_Work request_: Continue the Metamath Proof Explorer page for theorem fsuppcor from the point where it stops.

Metamath Proof Explorer

Theorem fsuppcor

Description: The composition of a function which maps the zero of the range of a finitely supported function to the zero of its range with this finitely supported function is finitely supported. (Contributed by AV, 6-Jun-2019)

Ref Expression
Hypotheses fsuppcor.0 
|- ( ph -> .0. e. W )
fsuppcor.z 
|- ( ph -> Z e. B )
fsuppcor.f 
|- ( ph -> F : A --> C )
fsuppcor.g 
|- ( ph -> G : B --> D )
fsuppcor.s 
|- ( ph -> C C_ B )
fsuppcor.a 
|- ( ph -> A e. U )
fsuppcor.b 
|- ( ph -> B e. V )
fsuppcor.n 
|- ( ph -> F finSupp Z )
fsuppcor.i 
|- ( ph -> ( G ` Z ) = .0. )
Assertion fsuppcor 
|- ( ph -> ( G o. F ) finSupp .0. )

Proof

Step Hyp Ref Expression
1 fsuppcor.0 
 |-  ( ph -> .0. e. W )
2 fsuppcor.z 
 |-  ( ph -> Z e. B )
3 fsuppcor.f 
 |-  ( ph -> F : A --> C )
4 fsuppcor.g 
 |-  ( ph -> G : B --> D )
5 fsuppcor.s 
 |-  ( ph -> C C_ B )
6 fsuppcor.a 
 |-  ( ph -> A e. U )
7 fsuppcor.b 
 |-  ( ph -> B e. V )
8 fsuppcor.n 
 |-  ( ph -> F finSupp Z )
9 fsuppcor.i 
 |-  ( ph -> ( G ` Z ) = .0. )

_Collected data_:
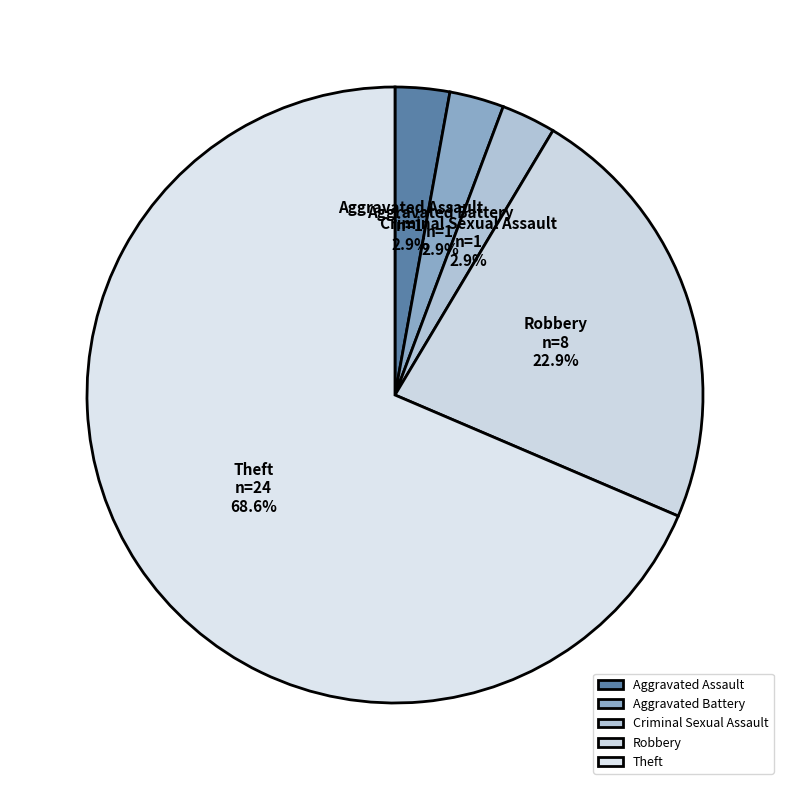

Which slice is the largest?

Theft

_Response box_:
10 4 ffund 
 |-  ( ph -> Fun G )
11 3 ffund 
 |-  ( ph -> Fun F )
12 funco 
 |-  ( ( Fun G /\ Fun F ) -> Fun ( G o. F ) )
13 10 11 12 syl2anc 
 |-  ( ph -> Fun ( G o. F ) )
14 8 fsuppimpd 
 |-  ( ph -> ( F supp Z ) e. Fin )
15 4 5 fssresd 
 |-  ( ph -> ( G |` C ) : C --> D )
16 fco2 
 |-  ( ( ( G |` C ) : C --> D /\ F : A --> C ) -> ( G o. F ) : A --> D )
17 15 3 16 syl2anc 
 |-  ( ph -> ( G o. F ) : A --> D )
18 eldifi 
 |-  ( x e. ( A \ ( F supp Z ) ) -> x e. A )
19 fvco3 
 |-  ( ( F : A --> C /\ x e. A ) -> ( ( G o. F ) ` x ) = ( G ` ( F ` x ) ) )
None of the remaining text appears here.